Granted, the whole stuck in a chair thing also makes outings much more annoying (no, it’s not just something that affects home life), but it doesn’t stop me.  That’s one thing Dallas has going for it, most places are accessible at least to a point (SMU, I’m looking at you when I say “to a point”), so I go to clubs and concerts and out to eat and to cons and renfests and all of that delightful stuff.  You want to talk about privilege?  Try being a cripple at clubs and cons and such.  I was raised never to expect special treatment, but you’d be surprised how often places offer front of the line privileges among other stuff (and who am I to turn such thoughtfulness down?).  Let’s see the straight, white, able, cis dude get that kind of treatment on a regular basis… I think not.

Shawna54
I miss my purple hair. And the red hair. And the teal. You get the idea.

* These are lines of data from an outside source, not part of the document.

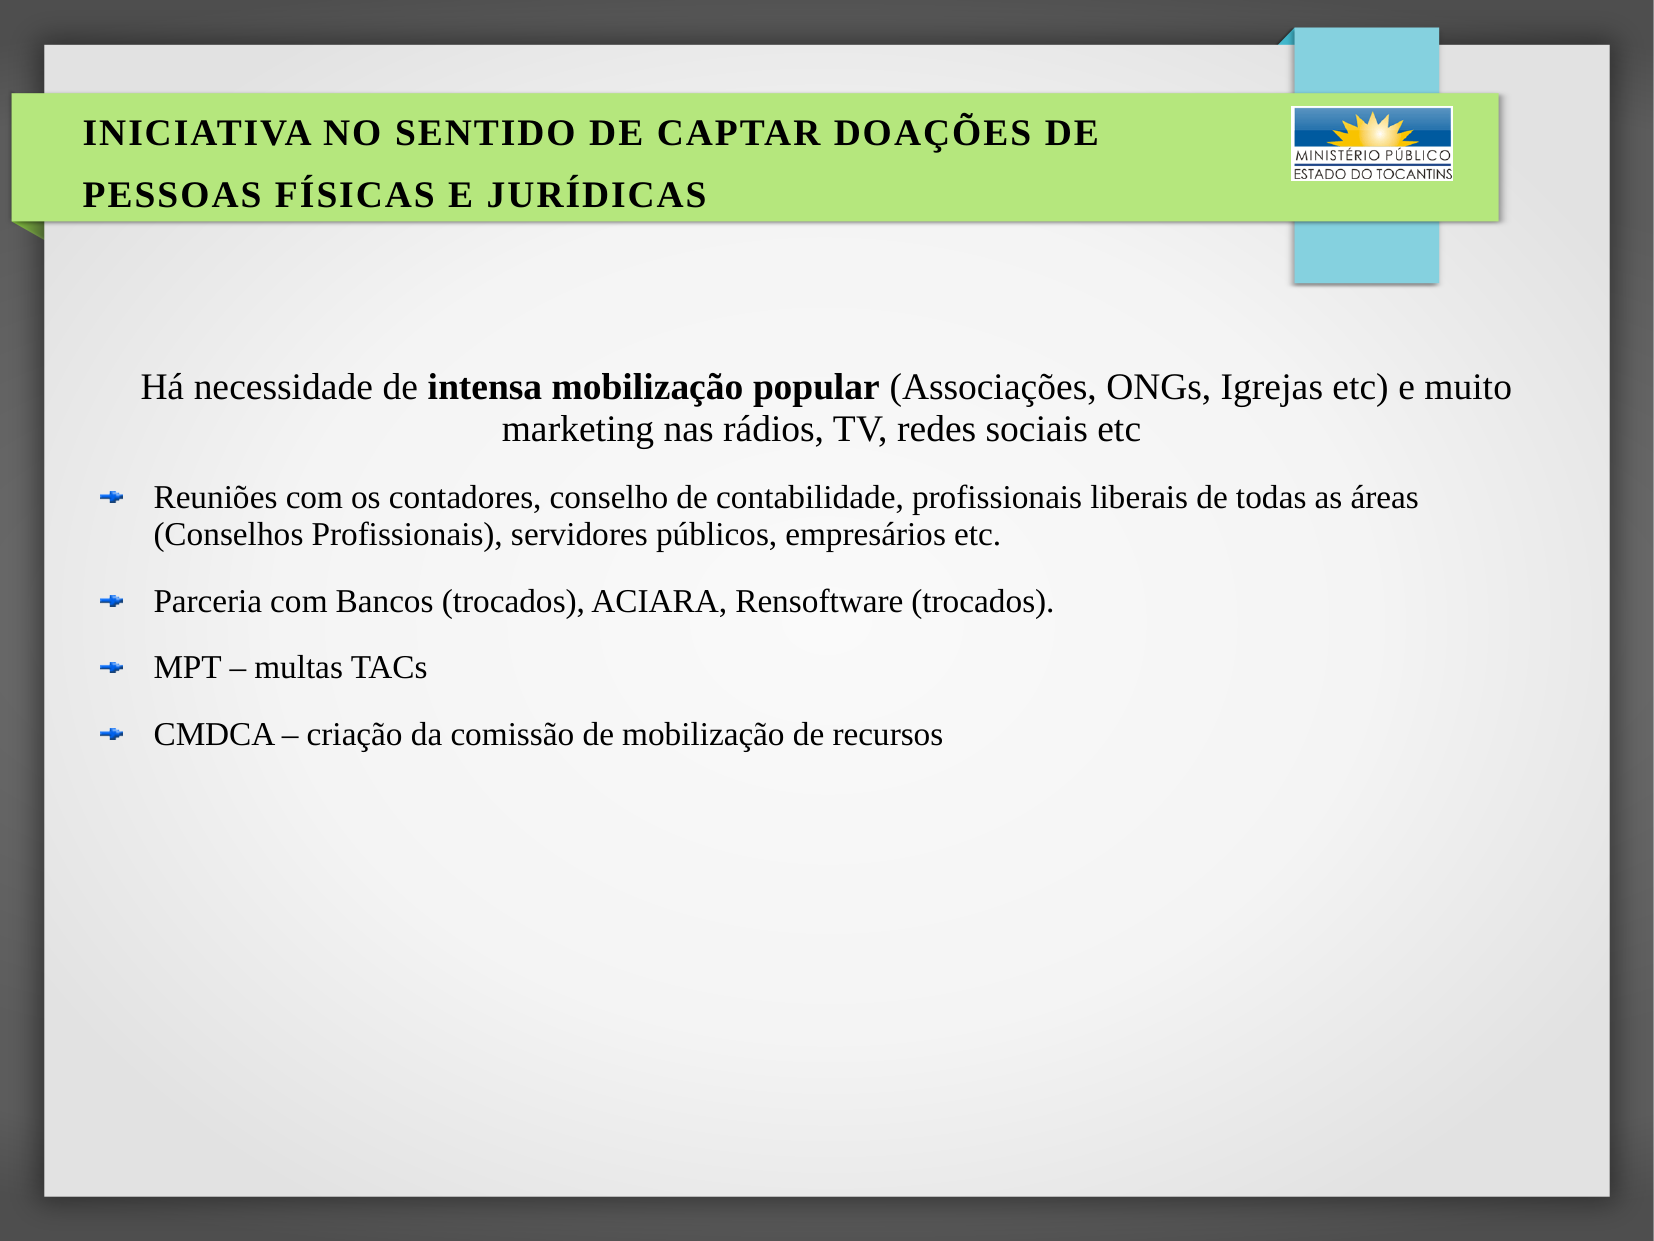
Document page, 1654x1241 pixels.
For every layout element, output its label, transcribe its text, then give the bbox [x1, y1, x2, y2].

list Há necessidade de intensa mobilização popular (Associações, ONGs, Igrejas etc) e muito marketing nas rádios, TV, redes sociais etc Reuniões com os contadores, conselho de contabilidade, profissionais liberais de todas as áreas (Conselhos Profissionais), servidores públicos, empresários etc. Parceria com Bancos (trocados), ACIARA, Rensoftware (trocados). MPT – multas TACs CMDCA – criação da comissão de mobilização de recursos [82, 295, 1571, 1134]
picture [0, 0, 1654, 1241]
title INICIATIVA NO SENTIDO DE CAPTAR DOAÇÕES DE PESSOAS FÍSICAS E JURÍDICAS [82, 94, 1264, 213]
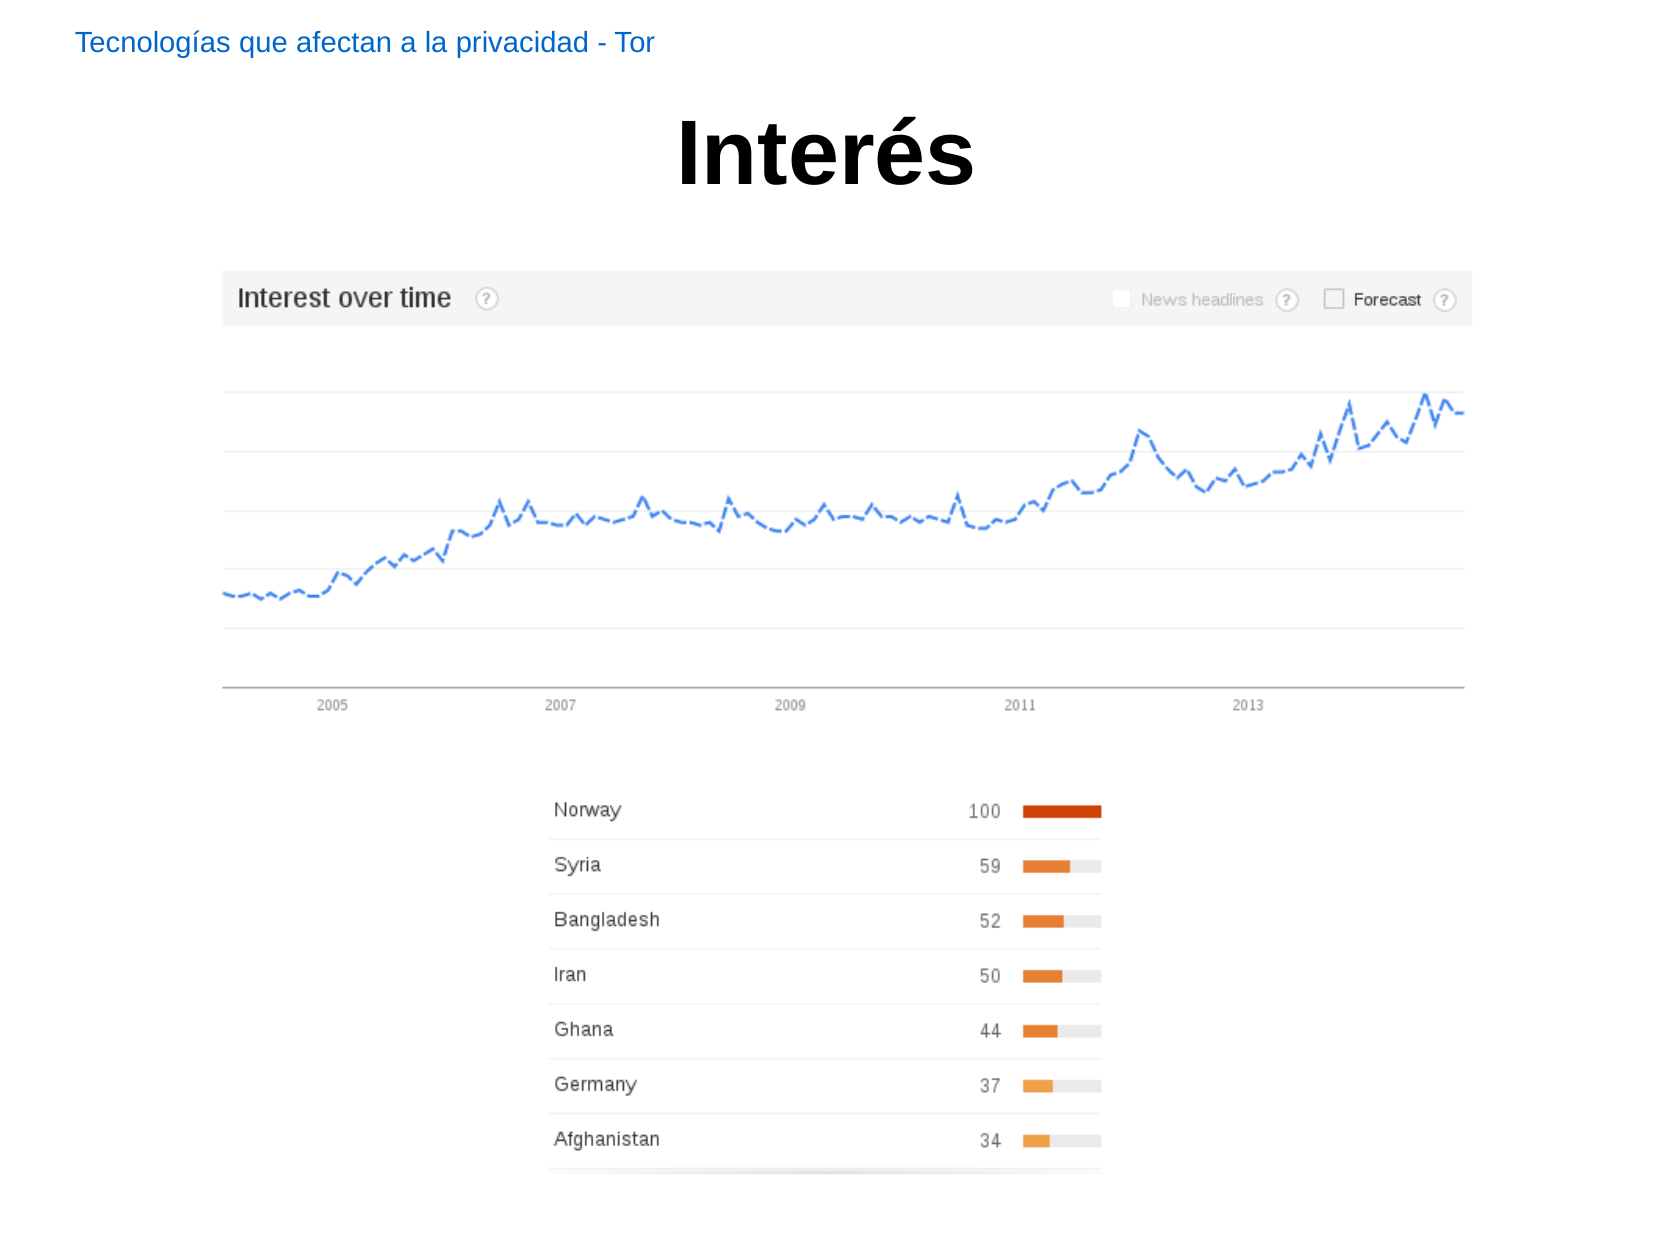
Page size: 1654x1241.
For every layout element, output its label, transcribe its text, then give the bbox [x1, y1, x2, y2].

title Interés [82, 49, 1571, 257]
text_box Tecnologías que afectan a la privacidad - Tor [60, 18, 916, 99]
picture [210, 270, 1482, 721]
picture [540, 779, 1147, 1179]
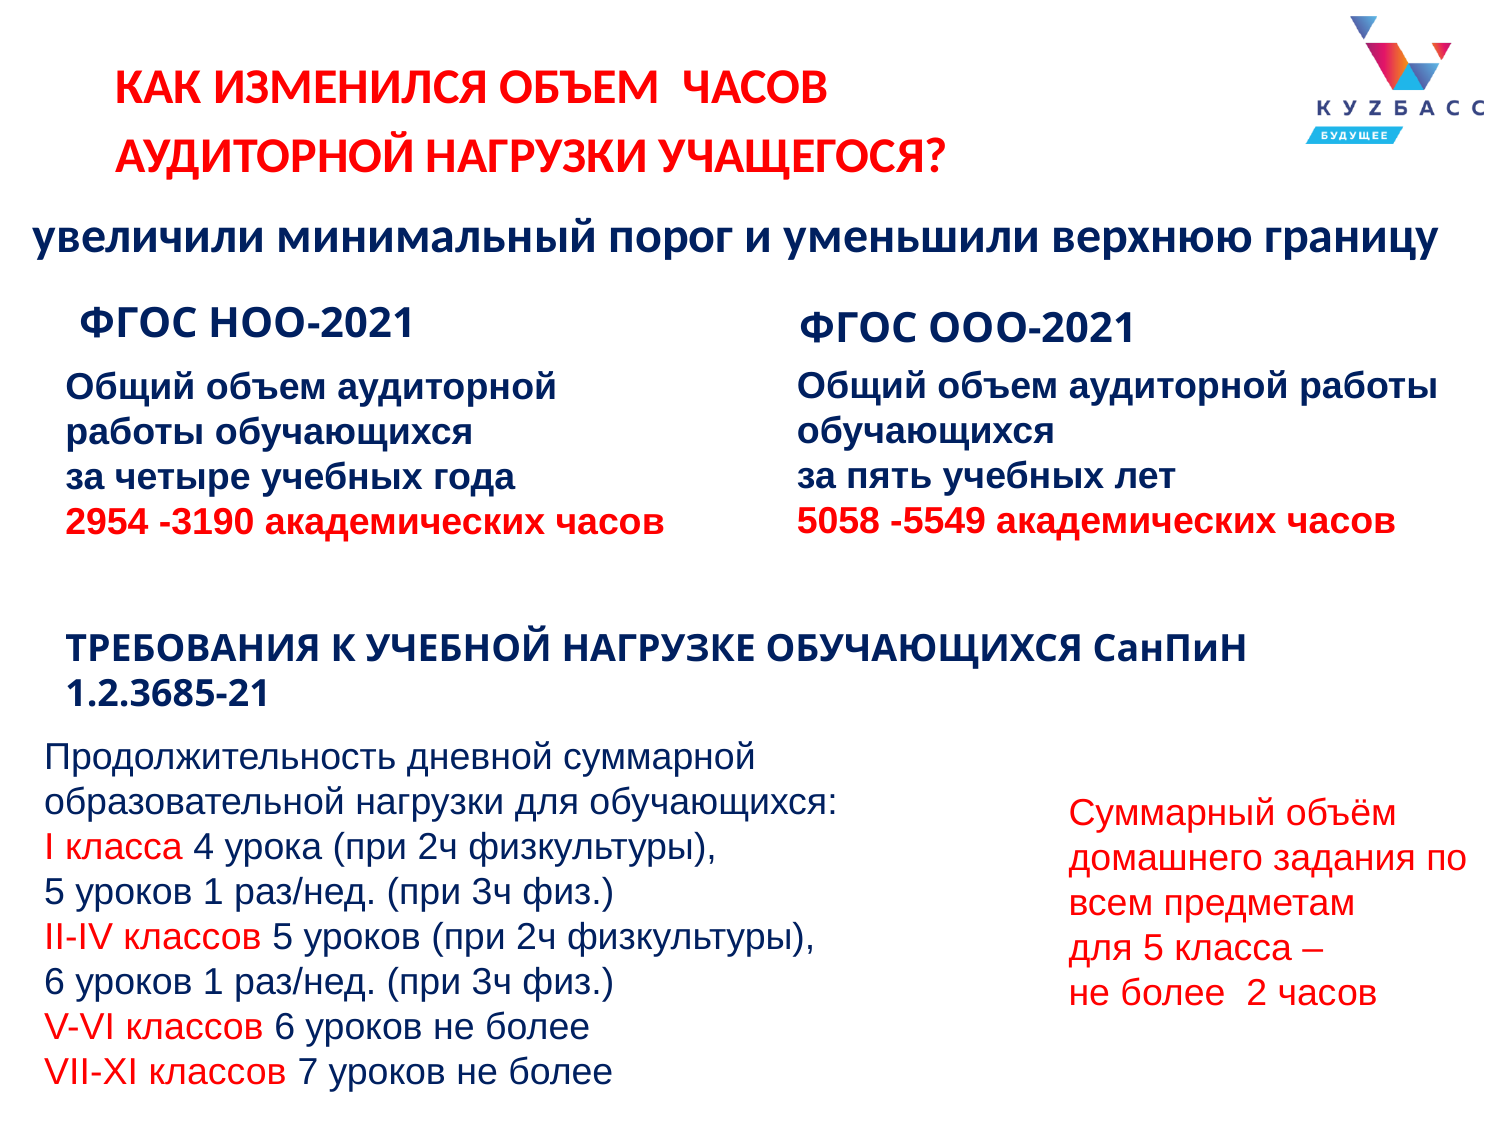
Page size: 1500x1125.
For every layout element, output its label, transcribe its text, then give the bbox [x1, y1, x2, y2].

text_box Общий объем аудиторной работы обучающихся за пять учебных лет 5058 -5549 академических часов [782, 354, 1471, 549]
text_box увеличили минимальный порог и уменьшили верхнюю границу [17, 185, 1484, 267]
picture [1305, 16, 1484, 144]
text_box ФГОС ООО-2021 [785, 293, 1153, 358]
text_box КАК ИЗМЕНИЛСЯ ОБЪЕМ ЧАСОВ АУДИТОРНОЙ НАГРУЗКИ УЧАЩЕГОСЯ? [100, 37, 1164, 185]
text_box Суммарный объём домашнего задания по всем предметам для 5 класса – не более 2 часов [1067, 780, 1484, 1048]
text_box Общий объем аудиторной работы обучающихся за четыре учебных года 2954 -3190 академических часов [50, 355, 718, 550]
text_box Продолжительность дневной суммарной образовательной нагрузки для обучающихся: I класса 4 урока (при 2ч физкультуры), 5 уроков 1 раз/нед. (при 3ч физ.) II-IV классов 5 уроков (при 2ч физкультуры), 6 уроков 1 раз/нед. (при 3ч физ.) V-VI классов 6 уроков не более VII-XI классов 7 уроков не более [29, 725, 1067, 1100]
text_box ФГОС НОО-2021 [65, 288, 432, 353]
text_box ТРЕБОВАНИЯ К УЧЕБНОЙ НАГРУЗКЕ ОБУЧАЮЩИХСЯ СанПиН 1.2.3685-21 [50, 616, 1373, 721]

Anyway, I guess my point is that life is what you make of it.  Yes, my crippleness makes life a pain in the ass sometimes, but it’s the hand I was dealt.  I’m not inspirational (though I kindly thank those who think I am, because they’re being nice when they say that kind of stuff).  I’m simply living my life.  Life is hard, but do you want to know a secret?  Everyone has problems (even that privileged white guy).  You can either deal with your own issues and try to live happily for the most part, or you can focus on all the bad and be miserable forever.  It’s your battle.  No one can fight it for you.